GOAL OF THE EXERCISE: Read through the records below and copy each line that uses the word "resources".

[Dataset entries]
__________________________________________________
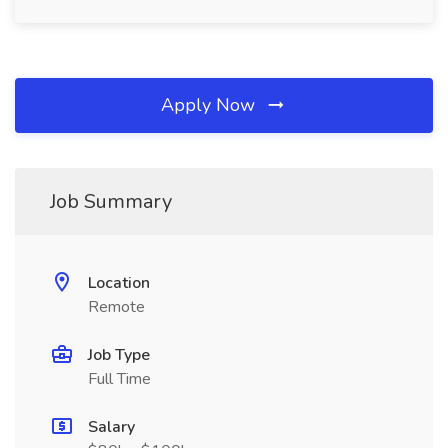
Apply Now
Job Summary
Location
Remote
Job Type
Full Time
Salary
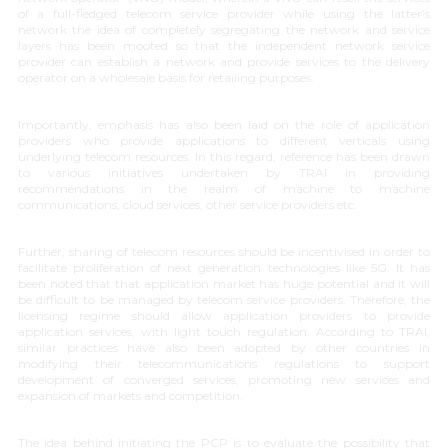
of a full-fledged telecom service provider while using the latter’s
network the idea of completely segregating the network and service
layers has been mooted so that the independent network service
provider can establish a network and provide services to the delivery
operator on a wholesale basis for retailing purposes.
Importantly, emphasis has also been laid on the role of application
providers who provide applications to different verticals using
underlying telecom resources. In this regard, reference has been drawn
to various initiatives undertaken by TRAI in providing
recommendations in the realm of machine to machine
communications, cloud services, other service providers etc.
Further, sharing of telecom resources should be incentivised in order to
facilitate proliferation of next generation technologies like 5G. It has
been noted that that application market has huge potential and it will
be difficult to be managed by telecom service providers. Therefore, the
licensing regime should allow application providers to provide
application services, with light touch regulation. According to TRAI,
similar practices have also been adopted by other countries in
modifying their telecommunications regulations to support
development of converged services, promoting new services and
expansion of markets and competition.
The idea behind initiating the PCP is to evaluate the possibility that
__________________________________________________
WRITTEN RESPONSE:
underlying telecom resources. In this regard, reference has been drawn
Further, sharing of telecom resources should be incentivised in order to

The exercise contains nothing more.